> ASSIGNMENT: Apart from the pictures, print the data below exactly as given.

> DATA UNDER STUDY:
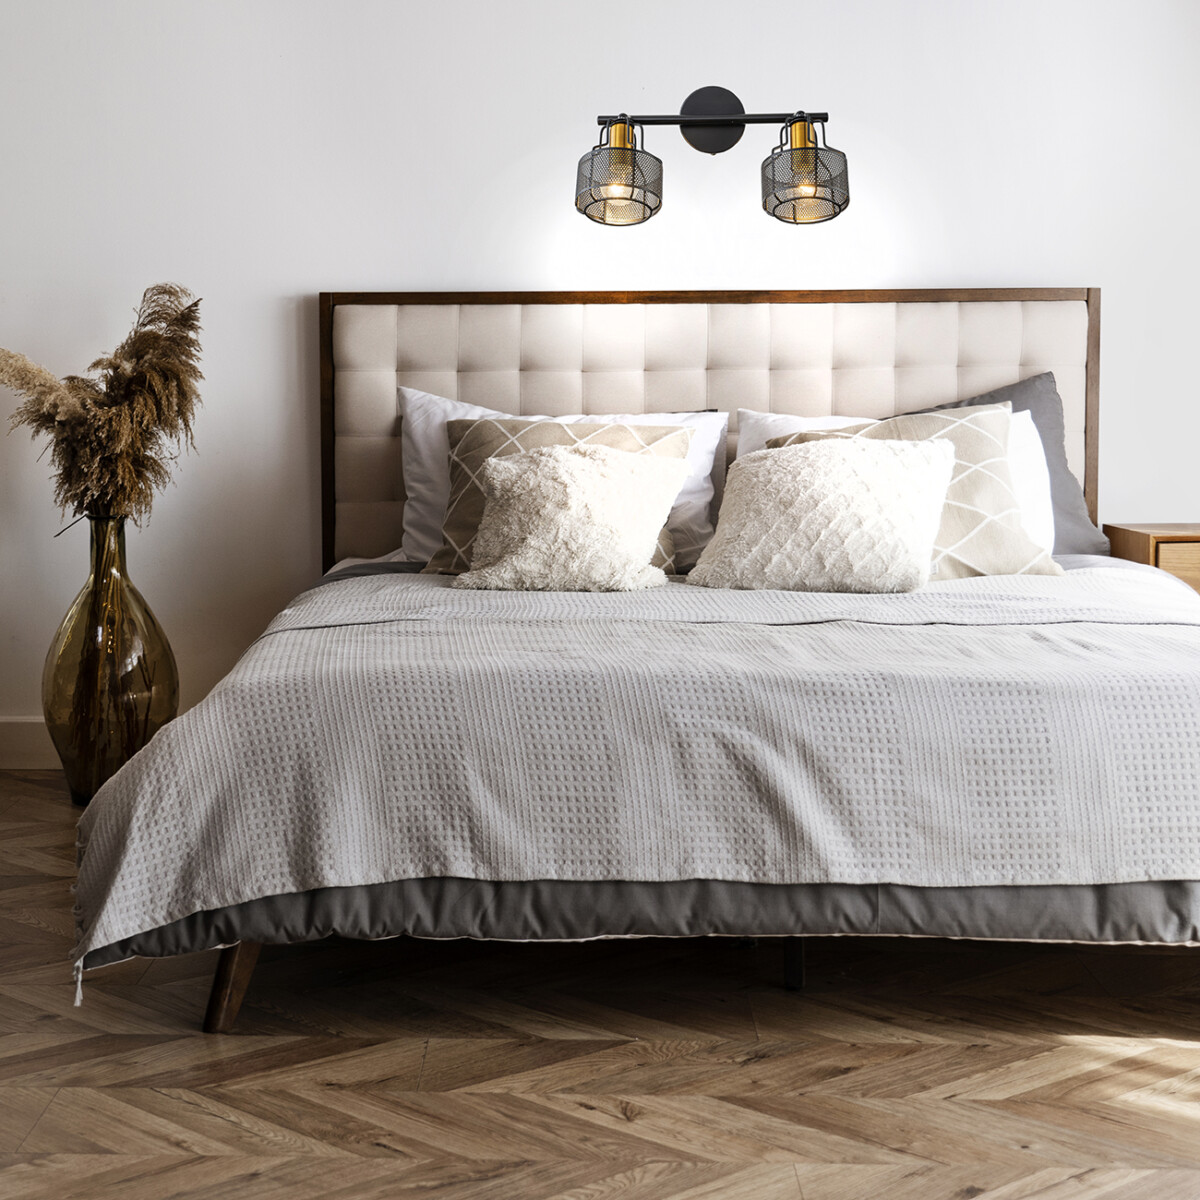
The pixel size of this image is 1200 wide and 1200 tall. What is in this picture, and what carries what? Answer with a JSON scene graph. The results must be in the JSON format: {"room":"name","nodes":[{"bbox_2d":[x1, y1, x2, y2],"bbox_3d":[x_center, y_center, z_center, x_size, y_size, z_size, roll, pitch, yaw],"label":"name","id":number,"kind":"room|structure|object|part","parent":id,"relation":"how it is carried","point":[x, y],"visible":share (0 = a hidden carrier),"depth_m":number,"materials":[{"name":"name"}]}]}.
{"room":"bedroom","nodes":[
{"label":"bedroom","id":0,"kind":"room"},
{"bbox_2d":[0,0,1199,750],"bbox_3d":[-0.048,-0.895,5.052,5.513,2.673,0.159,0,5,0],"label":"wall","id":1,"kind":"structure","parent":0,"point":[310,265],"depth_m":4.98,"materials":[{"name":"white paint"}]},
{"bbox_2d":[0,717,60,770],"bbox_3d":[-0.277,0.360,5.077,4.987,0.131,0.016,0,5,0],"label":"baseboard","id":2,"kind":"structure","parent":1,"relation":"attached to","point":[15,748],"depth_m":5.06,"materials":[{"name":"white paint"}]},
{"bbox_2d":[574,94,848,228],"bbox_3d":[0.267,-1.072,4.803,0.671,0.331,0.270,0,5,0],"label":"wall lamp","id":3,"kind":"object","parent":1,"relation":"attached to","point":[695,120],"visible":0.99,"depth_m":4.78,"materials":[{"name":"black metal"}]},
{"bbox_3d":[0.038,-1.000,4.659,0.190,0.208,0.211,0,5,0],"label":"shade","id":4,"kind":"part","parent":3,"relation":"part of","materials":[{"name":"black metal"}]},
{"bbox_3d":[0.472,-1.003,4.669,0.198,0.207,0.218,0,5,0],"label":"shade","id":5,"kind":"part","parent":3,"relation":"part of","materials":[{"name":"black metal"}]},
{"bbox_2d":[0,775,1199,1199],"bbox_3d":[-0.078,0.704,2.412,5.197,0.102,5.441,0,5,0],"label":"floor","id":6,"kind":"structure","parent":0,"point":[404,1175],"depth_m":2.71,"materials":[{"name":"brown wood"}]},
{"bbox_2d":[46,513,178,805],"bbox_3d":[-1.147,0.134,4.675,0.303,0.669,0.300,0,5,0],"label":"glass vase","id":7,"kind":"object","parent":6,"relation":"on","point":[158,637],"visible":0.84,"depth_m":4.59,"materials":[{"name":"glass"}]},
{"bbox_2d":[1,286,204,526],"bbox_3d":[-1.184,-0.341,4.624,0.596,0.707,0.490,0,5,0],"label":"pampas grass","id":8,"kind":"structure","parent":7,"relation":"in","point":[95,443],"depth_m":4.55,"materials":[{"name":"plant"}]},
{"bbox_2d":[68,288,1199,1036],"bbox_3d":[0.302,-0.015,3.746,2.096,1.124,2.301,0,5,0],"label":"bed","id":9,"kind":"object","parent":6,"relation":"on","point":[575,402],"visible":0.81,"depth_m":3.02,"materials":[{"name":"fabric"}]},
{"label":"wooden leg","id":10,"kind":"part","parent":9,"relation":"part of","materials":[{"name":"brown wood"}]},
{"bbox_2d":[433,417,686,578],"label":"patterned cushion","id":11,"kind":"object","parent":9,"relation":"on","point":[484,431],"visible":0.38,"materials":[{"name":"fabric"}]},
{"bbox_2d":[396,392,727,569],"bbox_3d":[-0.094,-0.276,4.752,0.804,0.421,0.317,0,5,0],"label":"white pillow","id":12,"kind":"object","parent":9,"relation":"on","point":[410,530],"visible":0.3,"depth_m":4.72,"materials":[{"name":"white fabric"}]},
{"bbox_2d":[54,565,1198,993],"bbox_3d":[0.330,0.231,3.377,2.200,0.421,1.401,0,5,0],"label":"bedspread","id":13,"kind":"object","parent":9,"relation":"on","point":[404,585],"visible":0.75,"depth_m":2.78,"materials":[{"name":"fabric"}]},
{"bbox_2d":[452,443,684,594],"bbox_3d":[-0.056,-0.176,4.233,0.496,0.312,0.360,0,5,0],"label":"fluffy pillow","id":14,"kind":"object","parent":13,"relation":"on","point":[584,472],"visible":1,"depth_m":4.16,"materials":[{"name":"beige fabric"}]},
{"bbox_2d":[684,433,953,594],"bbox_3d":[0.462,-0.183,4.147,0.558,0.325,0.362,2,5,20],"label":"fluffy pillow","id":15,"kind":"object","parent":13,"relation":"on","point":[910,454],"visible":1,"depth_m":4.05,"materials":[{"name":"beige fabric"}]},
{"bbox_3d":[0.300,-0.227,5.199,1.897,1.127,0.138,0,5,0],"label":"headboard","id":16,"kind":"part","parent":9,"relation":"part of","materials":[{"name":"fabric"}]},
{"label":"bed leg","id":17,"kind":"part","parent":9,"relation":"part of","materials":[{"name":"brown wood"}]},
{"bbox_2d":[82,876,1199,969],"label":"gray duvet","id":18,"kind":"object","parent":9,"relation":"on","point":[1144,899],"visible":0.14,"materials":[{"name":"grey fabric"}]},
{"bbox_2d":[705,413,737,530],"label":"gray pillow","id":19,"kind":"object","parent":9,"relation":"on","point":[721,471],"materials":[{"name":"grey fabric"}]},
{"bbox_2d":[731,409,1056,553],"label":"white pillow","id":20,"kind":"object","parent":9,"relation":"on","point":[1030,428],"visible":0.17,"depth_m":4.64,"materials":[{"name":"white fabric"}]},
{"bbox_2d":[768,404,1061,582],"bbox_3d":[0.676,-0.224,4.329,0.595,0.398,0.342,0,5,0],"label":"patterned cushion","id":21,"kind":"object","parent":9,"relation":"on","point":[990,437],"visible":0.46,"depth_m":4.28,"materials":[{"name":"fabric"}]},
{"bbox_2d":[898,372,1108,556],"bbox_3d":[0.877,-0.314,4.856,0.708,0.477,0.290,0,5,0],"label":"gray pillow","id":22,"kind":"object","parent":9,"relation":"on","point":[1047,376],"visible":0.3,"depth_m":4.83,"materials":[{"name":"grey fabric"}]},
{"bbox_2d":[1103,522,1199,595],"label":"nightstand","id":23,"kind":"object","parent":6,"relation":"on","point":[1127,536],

> THE ANSWER:
The pixel size of this image is 1200 wide and 1200 tall. What is in this picture, and what carries what? Answer with a JSON scene graph. The results must be in the JSON format: {"room":"name","nodes":[{"bbox_2d":[x1, y1, x2, y2],"bbox_3d":[x_center, y_center, z_center, x_size, y_size, z_size, roll, pitch, yaw],"label":"name","id":number,"kind":"room|structure|object|part","parent":id,"relation":"how it is carried","point":[x, y],"visible":share (0 = a hidden carrier),"depth_m":number,"materials":[{"name":"name"}]}]}.
{"room":"bedroom","nodes":[
{"label":"bedroom","id":0,"kind":"room"},
{"bbox_2d":[0,0,1199,750],"bbox_3d":[-0.048,-0.895,5.052,5.513,2.673,0.159,0,5,0],"label":"wall","id":1,"kind":"structure","parent":0,"point":[310,265],"depth_m":4.98,"materials":[{"name":"white paint"}]},
{"bbox_2d":[0,717,60,770],"bbox_3d":[-0.277,0.360,5.077,4.987,0.131,0.016,0,5,0],"label":"baseboard","id":2,"kind":"structure","parent":1,"relation":"attached to","point":[15,748],"depth_m":5.06,"materials":[{"name":"white paint"}]},
{"bbox_2d":[574,94,848,228],"bbox_3d":[0.267,-1.072,4.803,0.671,0.331,0.270,0,5,0],"label":"wall lamp","id":3,"kind":"object","parent":1,"relation":"attached to","point":[695,120],"visible":0.99,"depth_m":4.78,"materials":[{"name":"black metal"}]},
{"bbox_3d":[0.038,-1.000,4.659,0.190,0.208,0.211,0,5,0],"label":"shade","id":4,"kind":"part","parent":3,"relation":"part of","materials":[{"name":"black metal"}]},
{"bbox_3d":[0.472,-1.003,4.669,0.198,0.207,0.218,0,5,0],"label":"shade","id":5,"kind":"part","parent":3,"relation":"part of","materials":[{"name":"black metal"}]},
{"bbox_2d":[0,775,1199,1199],"bbox_3d":[-0.078,0.704,2.412,5.197,0.102,5.441,0,5,0],"label":"floor","id":6,"kind":"structure","parent":0,"point":[404,1175],"depth_m":2.71,"materials":[{"name":"brown wood"}]},
{"bbox_2d":[46,513,178,805],"bbox_3d":[-1.147,0.134,4.675,0.303,0.669,0.300,0,5,0],"label":"glass vase","id":7,"kind":"object","parent":6,"relation":"on","point":[158,637],"visible":0.84,"depth_m":4.59,"materials":[{"name":"glass"}]},
{"bbox_2d":[1,286,204,526],"bbox_3d":[-1.184,-0.341,4.624,0.596,0.707,0.490,0,5,0],"label":"pampas grass","id":8,"kind":"structure","parent":7,"relation":"in","point":[95,443],"depth_m":4.55,"materials":[{"name":"plant"}]},
{"bbox_2d":[68,288,1199,1036],"bbox_3d":[0.302,-0.015,3.746,2.096,1.124,2.301,0,5,0],"label":"bed","id":9,"kind":"object","parent":6,"relation":"on","point":[575,402],"visible":0.81,"depth_m":3.02,"materials":[{"name":"fabric"}]},
{"label":"wooden leg","id":10,"kind":"part","parent":9,"relation":"part of","materials":[{"name":"brown wood"}]},
{"bbox_2d":[433,417,686,578],"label":"patterned cushion","id":11,"kind":"object","parent":9,"relation":"on","point":[484,431],"visible":0.38,"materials":[{"name":"fabric"}]},
{"bbox_2d":[396,392,727,569],"bbox_3d":[-0.094,-0.276,4.752,0.804,0.421,0.317,0,5,0],"label":"white pillow","id":12,"kind":"object","parent":9,"relation":"on","point":[410,530],"visible":0.3,"depth_m":4.72,"materials":[{"name":"white fabric"}]},
{"bbox_2d":[54,565,1198,993],"bbox_3d":[0.330,0.231,3.377,2.200,0.421,1.401,0,5,0],"label":"bedspread","id":13,"kind":"object","parent":9,"relation":"on","point":[404,585],"visible":0.75,"depth_m":2.78,"materials":[{"name":"fabric"}]},
{"bbox_2d":[452,443,684,594],"bbox_3d":[-0.056,-0.176,4.233,0.496,0.312,0.360,0,5,0],"label":"fluffy pillow","id":14,"kind":"object","parent":13,"relation":"on","point":[584,472],"visible":1,"depth_m":4.16,"materials":[{"name":"beige fabric"}]},
{"bbox_2d":[684,433,953,594],"bbox_3d":[0.462,-0.183,4.147,0.558,0.325,0.362,2,5,20],"label":"fluffy pillow","id":15,"kind":"object","parent":13,"relation":"on","point":[910,454],"visible":1,"depth_m":4.05,"materials":[{"name":"beige fabric"}]},
{"bbox_3d":[0.300,-0.227,5.199,1.897,1.127,0.138,0,5,0],"label":"headboard","id":16,"kind":"part","parent":9,"relation":"part of","materials":[{"name":"fabric"}]},
{"label":"bed leg","id":17,"kind":"part","parent":9,"relation":"part of","materials":[{"name":"brown wood"}]},
{"bbox_2d":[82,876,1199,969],"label":"gray duvet","id":18,"kind":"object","parent":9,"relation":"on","point":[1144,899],"visible":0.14,"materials":[{"name":"grey fabric"}]},
{"bbox_2d":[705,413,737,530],"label":"gray pillow","id":19,"kind":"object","parent":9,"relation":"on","point":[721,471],"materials":[{"name":"grey fabric"}]},
{"bbox_2d":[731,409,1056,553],"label":"white pillow","id":20,"kind":"object","parent":9,"relation":"on","point":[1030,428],"visible":0.17,"depth_m":4.64,"materials":[{"name":"white fabric"}]},
{"bbox_2d":[768,404,1061,582],"bbox_3d":[0.676,-0.224,4.329,0.595,0.398,0.342,0,5,0],"label":"patterned cushion","id":21,"kind":"object","parent":9,"relation":"on","point":[990,437],"visible":0.46,"depth_m":4.28,"materials":[{"name":"fabric"}]},
{"bbox_2d":[898,372,1108,556],"bbox_3d":[0.877,-0.314,4.856,0.708,0.477,0.290,0,5,0],"label":"gray pillow","id":22,"kind":"object","parent":9,"relation":"on","point":[1047,376],"visible":0.3,"depth_m":4.83,"materials":[{"name":"grey fabric"}]},
{"bbox_2d":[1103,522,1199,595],"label":"nightstand","id":23,"kind":"object","parent":6,"relation":"on","point":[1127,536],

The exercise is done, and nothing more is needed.